- **ASSIGNED TASK**
Output the data below exactly as it is, dropping the pictures from your copy.

Saved data entries:

☆ ☆ ☆ ☆ ☆ ☆ ☆

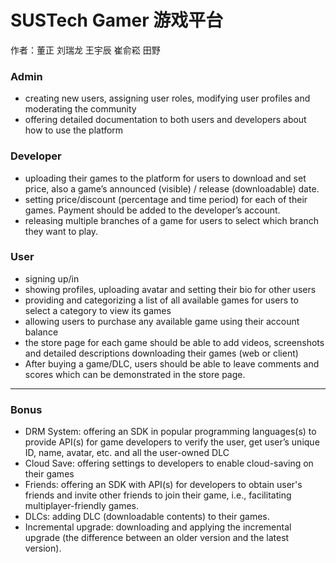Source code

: # SUSTech Gamer 游戏平台

作者：董正 刘瑞龙 王宇辰 崔俞崧 田野

### Admin

* creating new users, assigning user roles, modifying user profiles and moderating the community
* offering detailed documentation to both users and developers about how to use the platform

### Developer

* uploading their games to the platform for users to download and set price, also a game’s announced (visible) / release (downloadable) date.
* setting price/discount (percentage and time period) for each of their games. Payment should be added to the developer’s account.
* releasing multiple branches of a game for users to select which branch they want to play.

### User

* signing up/in
* showing profiles, uploading avatar and setting their bio for other users
* providing and categorizing a list of all available games for users to select a category to view its games
* allowing users to purchase any available game using their account balance
* the store page for each game should be able to add videos, screenshots and detailed descriptions
downloading their games (web or client)
* After buying a game/DLC, users should be able to leave comments and scores which can be demonstrated in the store page.

---

### Bonus

* DRM System: offering an SDK in popular programming languages(s) to provide API(s) for game developers to verify the user, get user’s unique ID, name, avatar, etc. and all the user-owned DLC
* Cloud Save: offering settings to developers to enable cloud-saving on their games
* Friends: offering an SDK with API(s) for developers to obtain user's friends and invite other friends to join their game, i.e., facilitating multiplayer-friendly games.
* DLCs: adding DLC (downloadable contents) to their games.
* Incremental upgrade: downloading and applying the incremental upgrade (the difference between an older version and the latest version).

☆ ☆ ☆ ☆ ☆ ☆ ☆

- **YOUR RESPONSE**
Source code

: # SUSTech Gamer 游戏平台

作者：董正 刘瑞龙 王宇辰 崔俞崧 田野

### Admin

* creating new users, assigning user roles, modifying user profiles and moderating the community
* offering detailed documentation to both users and developers about how to use the platform

### Developer

* uploading their games to the platform for users to download and set price, also a game’s announced (visible) / release (downloadable) date.
* setting price/discount (percentage and time period) for each of their games. Payment should be added to the developer’s account.
* releasing multiple branches of a game for users to select which branch they want to play.

### User

* signing up/in
* showing profiles, uploading avatar and setting their bio for other users
* providing and categorizing a list of all available games for users to select a category to view its games
* allowing users to purchase any available game using their account balance
* the store page for each game should be able to add videos, screenshots and detailed descriptions
downloading their games (web or client)
* After buying a game/DLC, users should be able to leave comments and scores which can be demonstrated in the store page.

---

### Bonus

* DRM System: offering an SDK in popular programming languages(s) to provide API(s) for game developers to verify the user, get user’s unique ID, name, avatar, etc. and all the user-owned DLC
* Cloud Save: offering settings to developers to enable cloud-saving on their games
* Friends: offering an SDK with API(s) for developers to obtain user's friends and invite other friends to join their game, i.e., facilitating multiplayer-friendly games.
* DLCs: adding DLC (downloadable contents) to their games.
* Incremental upgrade: downloading and applying the incremental upgrade (the difference between an older version and the latest version).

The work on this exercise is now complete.